Third point, heaven itself will be radically different from earth. While living in our universe may become unbearable eventually, there's no reason to think this would be the case in a radically different kind of world.
 
Fourth point, if it's simply a worry of running out of things to do, then we could imagine a world where there's an infinite number of meaningful things to do. Imagine explaining to a mayfly how long humans live. "Eighty years?! What on earth do they do with all that time??" There's a lot of things we can do that simpler animals have no conception of. In our heavenly bodies and heavenly world, we could gain access to entire dimensions of activity that we had no conception of before, so that what is a day to our 80 years is like our 80 years to 2.34 million years. Add on a never ending number of dimensions (either literally, as in spatial and temporal dimensions, or figuratively as in layers of complexity in life) and you can get a never ending amount of meaningful activities to do.
 
Fifth point, I suppose the worry is that we are in constant need of novelty, and eventually novelty will be gone. This could be fixed in a number of ways. As mentioned, we could become the kind of creatures that simply do not need novelty. Or we need it and we have an actual infinite amount of it available to us. Or we need it and God resets our knowledge at the right time. We could live multiple lives, only remembering the previous life, while having access to the memories of lives before that if we wish to remember them (such as through something like the pensieve in Harry Potter). With an infinite number of meaningful lives to live, we would never run out of meaning.
 
Or if our lives must become truly unbearable somehow (I don't see how), and there was no way to fix this, then God could end our lives at that point. Heaven would still be (nearly) infinitely better than earth, even in this case.
 
As depressing as it is to say, I think we often fail to realize just how dreary, boring, limited, and painful the real world is compared to better worlds we can imagine.
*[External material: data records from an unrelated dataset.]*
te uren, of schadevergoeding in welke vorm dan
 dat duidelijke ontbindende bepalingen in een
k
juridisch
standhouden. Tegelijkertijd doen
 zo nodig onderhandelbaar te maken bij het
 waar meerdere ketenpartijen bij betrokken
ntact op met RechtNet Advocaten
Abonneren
We're so steeped in this world, and so deprived of experiencing different worlds, that it's hard to imagine what a different one would be like.
 
But when I try, I can imagine a world so good to live in that members of that world always prefer being alive and always are alive. (If we can prefer being alive in a world as mediocre as ours, how much more would we feel this way in heaven?) Even something as simple as laying on the ground and looking at the night sky could be so beautiful that we could see ourselves doing even just that forever, not to mention all the more glorious things we could do, like traveling through galaxies and colonizing planets.